═════ Passage to read ═════

Lung cancer is the leading cause of death among those afflicted with malignancies in the United States. Surgical resection is the primary treatment for the most common (70%; ref. 1), non–small cell variant of lung cancer (NSCLC), but the cure rate remains disappointing. Even for those in the earliest stage of the disease (stage IA; ref. 2), the 5-year survival rate is only 73% (2). Although most studies have not shown any significant benefit from adjuvant therapies for early-stage lung cancer (3), molecular biological investigations are under way to supplement clinical and pathologic observations identify cases with a bad prognosis so as to administer therapy only to patients at a high risk of recurrence (4).

MicroRNAs (miRNA) are small noncoding RNAs that regulate protein expression. The miRBase miRNA registry (13.0; ref. 5) includes 885 human miRNAs. Alterations in miRNA expression have been seen in several forms of cancer, including those of the lung (6). Three previous studies have suggested that miRNA profiling can be used for prognostication in lung cancer (68).

The expression of 752 miRNAs in cancer tissue resected from 77 cases of stage I NSCLC was examined in this study. A comparison between the groups of cases that had recurrence after surgery and those that did not shows that the two case groups have distinct miRNA expression profiles. That miRNA expression can be used to predict recurrence is shown using two different classifier methods in leave-one-out and Monte Carlo cross-validation analyses.

═════ Data for analysis ═════

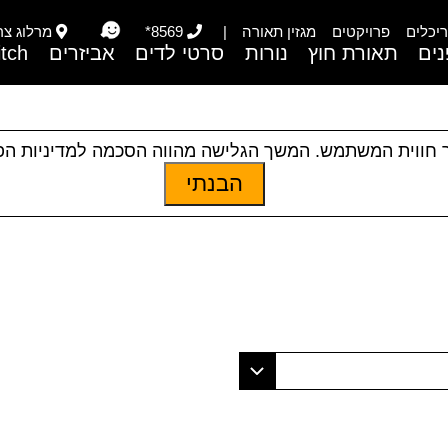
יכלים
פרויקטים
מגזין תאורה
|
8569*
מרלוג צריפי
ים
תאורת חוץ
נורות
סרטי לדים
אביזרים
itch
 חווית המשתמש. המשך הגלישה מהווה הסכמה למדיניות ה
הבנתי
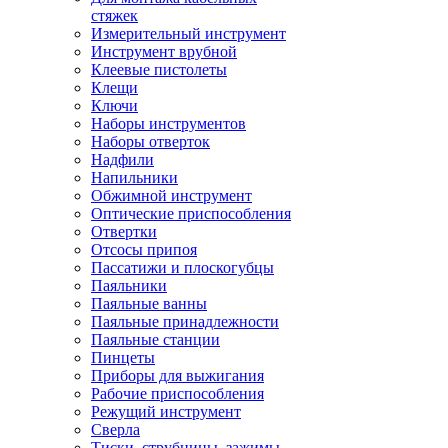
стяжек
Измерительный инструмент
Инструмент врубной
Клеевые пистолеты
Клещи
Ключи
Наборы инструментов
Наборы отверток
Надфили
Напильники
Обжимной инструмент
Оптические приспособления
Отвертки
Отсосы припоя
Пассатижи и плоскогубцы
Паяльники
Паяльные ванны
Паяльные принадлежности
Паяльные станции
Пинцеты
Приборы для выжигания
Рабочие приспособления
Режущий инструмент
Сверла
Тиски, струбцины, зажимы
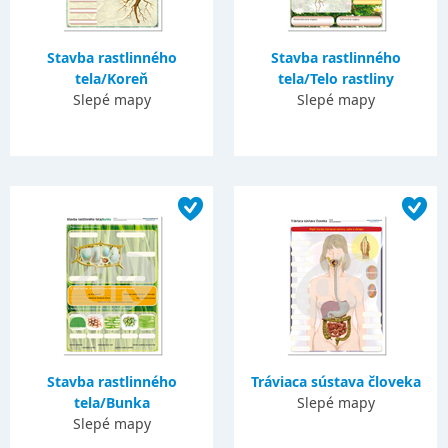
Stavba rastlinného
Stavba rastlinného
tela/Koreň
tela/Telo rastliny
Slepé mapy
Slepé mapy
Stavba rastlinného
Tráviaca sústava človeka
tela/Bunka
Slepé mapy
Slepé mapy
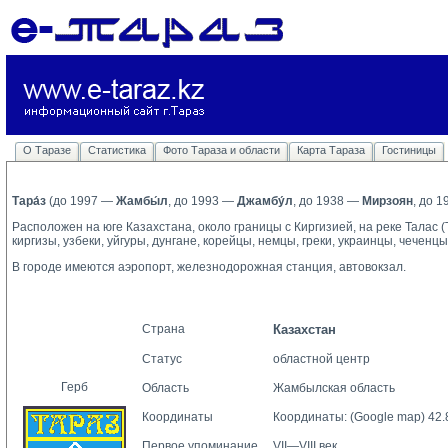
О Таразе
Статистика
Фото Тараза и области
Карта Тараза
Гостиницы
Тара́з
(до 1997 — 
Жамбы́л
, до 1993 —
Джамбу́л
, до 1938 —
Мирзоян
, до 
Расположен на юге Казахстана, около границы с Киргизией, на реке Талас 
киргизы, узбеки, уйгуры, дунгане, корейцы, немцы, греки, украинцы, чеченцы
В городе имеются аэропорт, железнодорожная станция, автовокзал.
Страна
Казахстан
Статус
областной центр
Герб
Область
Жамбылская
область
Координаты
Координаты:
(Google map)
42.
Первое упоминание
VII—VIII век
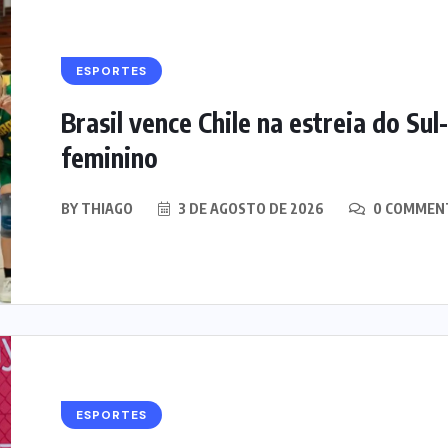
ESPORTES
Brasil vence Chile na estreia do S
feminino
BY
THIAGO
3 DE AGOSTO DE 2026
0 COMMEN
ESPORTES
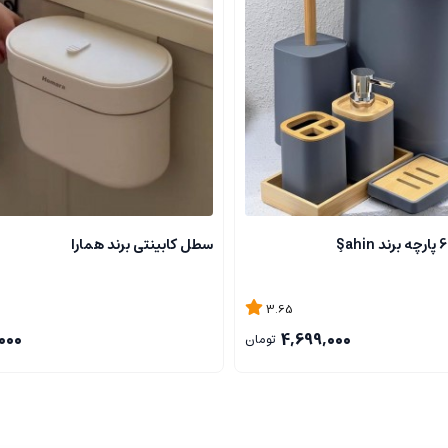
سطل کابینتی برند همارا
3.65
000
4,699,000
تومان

═════
═════ Data for analysis ═════

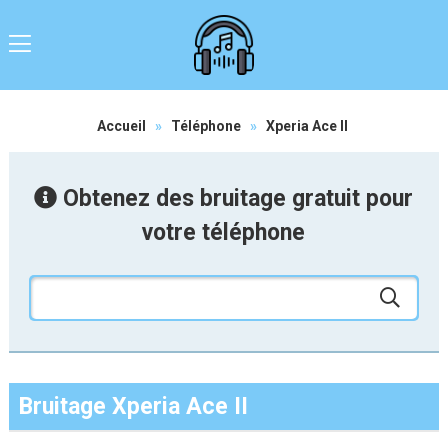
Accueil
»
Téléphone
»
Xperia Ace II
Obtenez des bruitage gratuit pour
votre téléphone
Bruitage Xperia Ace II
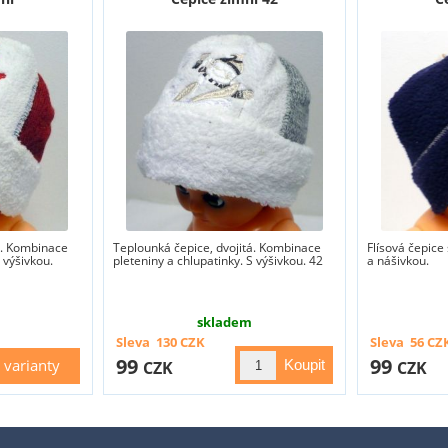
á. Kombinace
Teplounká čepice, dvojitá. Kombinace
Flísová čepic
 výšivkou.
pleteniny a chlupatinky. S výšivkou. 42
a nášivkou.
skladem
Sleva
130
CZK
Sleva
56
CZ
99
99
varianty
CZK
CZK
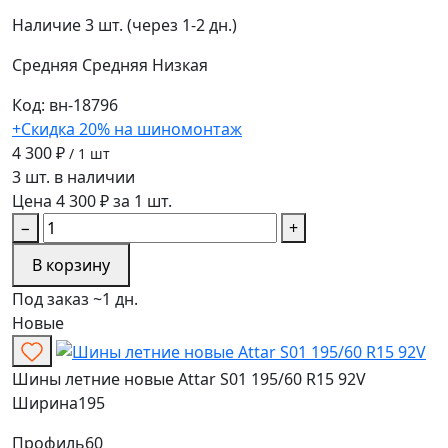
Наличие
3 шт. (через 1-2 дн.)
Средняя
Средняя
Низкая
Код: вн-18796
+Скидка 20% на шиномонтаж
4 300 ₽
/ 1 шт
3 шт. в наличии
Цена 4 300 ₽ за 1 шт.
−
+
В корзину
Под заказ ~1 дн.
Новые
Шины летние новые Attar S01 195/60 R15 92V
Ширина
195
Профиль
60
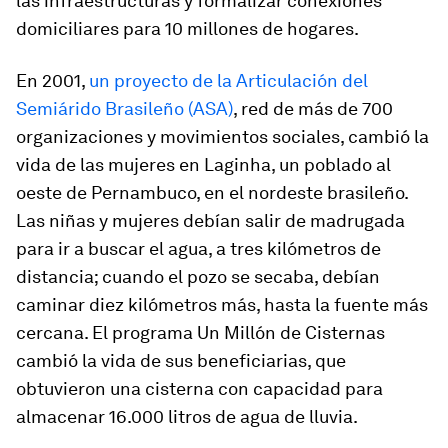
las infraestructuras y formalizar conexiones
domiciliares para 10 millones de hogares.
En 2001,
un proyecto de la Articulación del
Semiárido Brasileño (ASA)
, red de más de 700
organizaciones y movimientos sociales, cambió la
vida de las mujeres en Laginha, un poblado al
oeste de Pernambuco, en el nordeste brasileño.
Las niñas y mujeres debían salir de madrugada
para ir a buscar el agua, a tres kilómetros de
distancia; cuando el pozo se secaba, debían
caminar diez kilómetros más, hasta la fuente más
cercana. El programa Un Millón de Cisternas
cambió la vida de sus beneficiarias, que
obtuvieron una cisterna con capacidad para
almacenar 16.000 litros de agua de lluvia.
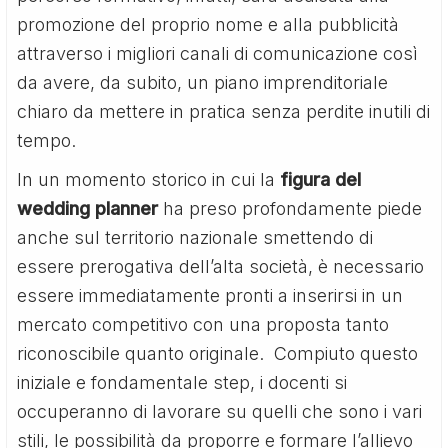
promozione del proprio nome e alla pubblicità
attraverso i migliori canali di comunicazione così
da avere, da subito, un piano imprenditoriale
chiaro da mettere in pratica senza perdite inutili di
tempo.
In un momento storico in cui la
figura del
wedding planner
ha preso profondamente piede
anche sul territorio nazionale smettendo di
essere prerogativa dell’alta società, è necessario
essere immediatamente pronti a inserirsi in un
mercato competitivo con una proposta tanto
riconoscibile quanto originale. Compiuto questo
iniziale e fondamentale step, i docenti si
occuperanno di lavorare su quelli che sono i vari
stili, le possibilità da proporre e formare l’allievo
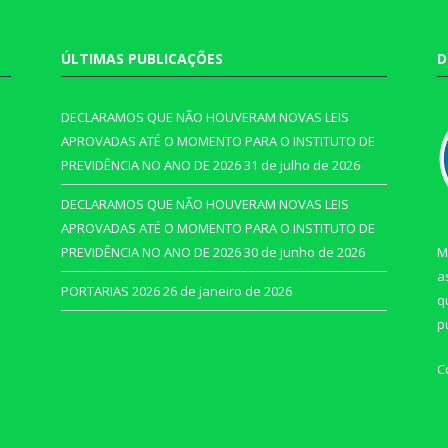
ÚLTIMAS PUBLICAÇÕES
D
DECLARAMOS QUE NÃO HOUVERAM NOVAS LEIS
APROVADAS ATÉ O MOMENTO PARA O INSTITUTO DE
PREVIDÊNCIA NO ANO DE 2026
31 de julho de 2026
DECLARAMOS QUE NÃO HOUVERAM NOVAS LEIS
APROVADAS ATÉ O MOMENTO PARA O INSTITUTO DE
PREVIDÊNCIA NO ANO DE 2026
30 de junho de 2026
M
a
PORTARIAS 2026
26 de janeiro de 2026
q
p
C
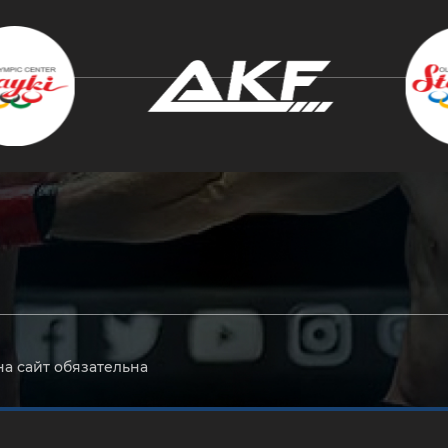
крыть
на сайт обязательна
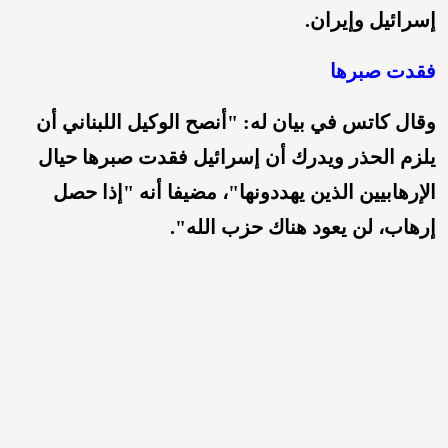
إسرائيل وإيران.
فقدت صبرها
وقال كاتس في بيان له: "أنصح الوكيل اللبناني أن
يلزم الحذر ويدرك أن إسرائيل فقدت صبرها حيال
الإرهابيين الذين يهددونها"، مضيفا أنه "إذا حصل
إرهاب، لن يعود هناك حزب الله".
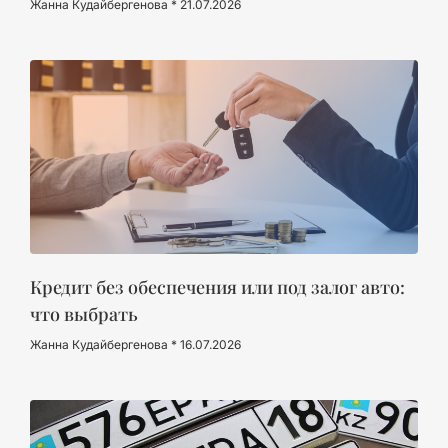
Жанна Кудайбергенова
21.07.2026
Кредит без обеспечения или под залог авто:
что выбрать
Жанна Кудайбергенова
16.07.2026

═════

Work item:
Reproduce the lung cancer passage word for word, in full.

Solution below:
Lung cancer is the leading cause of death among those afflicted with malignancies in the United States. Surgical resection is the primary treatment for the most common (70%; ref. 1), non–small cell variant of lung cancer (NSCLC), but the cure rate remains disappointing. Even for those in the earliest stage of the disease (stage IA; ref. 2), the 5-year survival rate is only 73% (2). Although most studies have not shown any significant benefit from adjuvant therapies for early-stage lung cancer (3), molecular biological investigations are under way to supplement clinical and pathologic observations identify cases with a bad prognosis so as to administer therapy only to patients at a high risk of recurrence (4).

MicroRNAs (miRNA) are small noncoding RNAs that regulate protein expression. The miRBase miRNA registry (13.0; ref. 5) includes 885 human miRNAs. Alterations in miRNA expression have been seen in several forms of cancer, including those of the lung (6). Three previous studies have suggested that miRNA profiling can be used for prognostication in lung cancer (68).

The expression of 752 miRNAs in cancer tissue resected from 77 cases of stage I NSCLC was examined in this study. A comparison between the groups of cases that had recurrence after surgery and those that did not shows that the two case groups have distinct miRNA expression profiles. That miRNA expression can be used to predict recurrence is shown using two different classifier methods in leave-one-out and Monte Carlo cross-validation analyses.